BEGIN

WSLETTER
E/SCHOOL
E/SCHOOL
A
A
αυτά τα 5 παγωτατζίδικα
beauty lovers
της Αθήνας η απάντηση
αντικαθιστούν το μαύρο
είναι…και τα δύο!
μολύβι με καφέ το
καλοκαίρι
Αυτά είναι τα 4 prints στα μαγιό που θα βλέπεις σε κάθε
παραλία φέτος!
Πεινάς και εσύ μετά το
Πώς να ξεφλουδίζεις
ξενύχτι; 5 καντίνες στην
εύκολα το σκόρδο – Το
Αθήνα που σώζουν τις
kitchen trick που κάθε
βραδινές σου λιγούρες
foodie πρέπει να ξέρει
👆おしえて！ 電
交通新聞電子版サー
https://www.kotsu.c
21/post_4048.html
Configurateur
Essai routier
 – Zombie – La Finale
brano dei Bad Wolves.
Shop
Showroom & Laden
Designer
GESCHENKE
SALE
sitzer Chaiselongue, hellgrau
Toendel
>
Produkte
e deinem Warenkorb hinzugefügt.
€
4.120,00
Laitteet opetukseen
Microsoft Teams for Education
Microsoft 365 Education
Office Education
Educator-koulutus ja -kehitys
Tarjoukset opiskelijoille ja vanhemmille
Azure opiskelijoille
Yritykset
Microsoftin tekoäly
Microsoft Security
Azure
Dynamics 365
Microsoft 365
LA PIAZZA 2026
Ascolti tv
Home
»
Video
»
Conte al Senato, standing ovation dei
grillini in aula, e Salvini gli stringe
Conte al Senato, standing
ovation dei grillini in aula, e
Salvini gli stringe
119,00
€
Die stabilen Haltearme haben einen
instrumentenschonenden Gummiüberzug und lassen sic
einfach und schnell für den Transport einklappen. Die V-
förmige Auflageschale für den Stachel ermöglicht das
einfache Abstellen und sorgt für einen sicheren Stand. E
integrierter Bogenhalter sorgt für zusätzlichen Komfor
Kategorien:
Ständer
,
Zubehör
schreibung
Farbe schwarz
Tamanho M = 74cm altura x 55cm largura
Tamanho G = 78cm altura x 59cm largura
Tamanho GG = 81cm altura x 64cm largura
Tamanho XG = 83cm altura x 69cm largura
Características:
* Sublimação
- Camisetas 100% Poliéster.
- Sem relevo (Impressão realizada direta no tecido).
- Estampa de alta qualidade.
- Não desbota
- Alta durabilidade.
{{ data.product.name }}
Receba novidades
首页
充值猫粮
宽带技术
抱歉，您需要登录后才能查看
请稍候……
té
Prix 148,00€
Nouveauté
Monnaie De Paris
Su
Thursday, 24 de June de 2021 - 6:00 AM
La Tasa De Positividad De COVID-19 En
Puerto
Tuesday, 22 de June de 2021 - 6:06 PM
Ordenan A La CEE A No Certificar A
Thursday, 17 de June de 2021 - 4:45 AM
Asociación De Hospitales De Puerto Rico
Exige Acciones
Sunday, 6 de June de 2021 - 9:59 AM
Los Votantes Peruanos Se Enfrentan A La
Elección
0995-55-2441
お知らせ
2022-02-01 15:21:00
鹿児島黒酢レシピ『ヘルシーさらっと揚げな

END

**YOUR ASSIGNMENT**.
Can you rewrite the entries above with every "Thursday" changed to "Jueves" and everything else left as it is?

**SOLUTION TO THE EXERCISE**.
WSLETTER
E/SCHOOL
E/SCHOOL
A
A
αυτά τα 5 παγωτατζίδικα
beauty lovers
της Αθήνας η απάντηση
αντικαθιστούν το μαύρο
είναι…και τα δύο!
μολύβι με καφέ το
καλοκαίρι
Αυτά είναι τα 4 prints στα μαγιό που θα βλέπεις σε κάθε
παραλία φέτος!
Πεινάς και εσύ μετά το
Πώς να ξεφλουδίζεις
ξενύχτι; 5 καντίνες στην
εύκολα το σκόρδο – Το
Αθήνα που σώζουν τις
kitchen trick που κάθε
βραδινές σου λιγούρες
foodie πρέπει να ξέρει
👆おしえて！ 電
交通新聞電子版サー
https://www.kotsu.c
21/post_4048.html
Configurateur
Essai routier
 – Zombie – La Finale
brano dei Bad Wolves.
Shop
Showroom & Laden
Designer
GESCHENKE
SALE
sitzer Chaiselongue, hellgrau
Toendel
>
Produkte
e deinem Warenkorb hinzugefügt.
€
4.120,00
Laitteet opetukseen
Microsoft Teams for Education
Microsoft 365 Education
Office Education
Educator-koulutus ja -kehitys
Tarjoukset opiskelijoille ja vanhemmille
Azure opiskelijoille
Yritykset
Microsoftin tekoäly
Microsoft Security
Azure
Dynamics 365
Microsoft 365
LA PIAZZA 2026
Ascolti tv
Home
»
Video
»
Conte al Senato, standing ovation dei
grillini in aula, e Salvini gli stringe
Conte al Senato, standing
ovation dei grillini in aula, e
Salvini gli stringe
119,00
€
Die stabilen Haltearme haben einen
instrumentenschonenden Gummiüberzug und lassen sic
einfach und schnell für den Transport einklappen. Die V-
förmige Auflageschale für den Stachel ermöglicht das
einfache Abstellen und sorgt für einen sicheren Stand. E
integrierter Bogenhalter sorgt für zusätzlichen Komfor
Kategorien:
Ständer
,
Zubehör
schreibung
Farbe schwarz
Tamanho M = 74cm altura x 55cm largura
Tamanho G = 78cm altura x 59cm largura
Tamanho GG = 81cm altura x 64cm largura
Tamanho XG = 83cm altura x 69cm largura
Características:
* Sublimação
- Camisetas 100% Poliéster.
- Sem relevo (Impressão realizada direta no tecido).
- Estampa de alta qualidade.
- Não desbota
- Alta durabilidade.
{{ data.product.name }}
Receba novidades
首页
充值猫粮
宽带技术
抱歉，您需要登录后才能查看
请稍候……
té
Prix 148,00€
Nouveauté
Monnaie De Paris
Su
Jueves, 24 de June de 2021 - 6:00 AM
La Tasa De Positividad De COVID-19 En
Puerto
Tuesday, 22 de June de 2021 - 6:06 PM
Ordenan A La CEE A No Certificar A
Jueves, 17 de June de 2021 - 4:45 AM
Asociación De Hospitales De Puerto Rico
Exige Acciones
Sunday, 6 de June de 2021 - 9:59 AM
Los Votantes Peruanos Se Enfrentan A La
Elección
0995-55-2441
お知らせ
2022-02-01 15:21:00
鹿児島黒酢レシピ『ヘルシーさらっと揚げな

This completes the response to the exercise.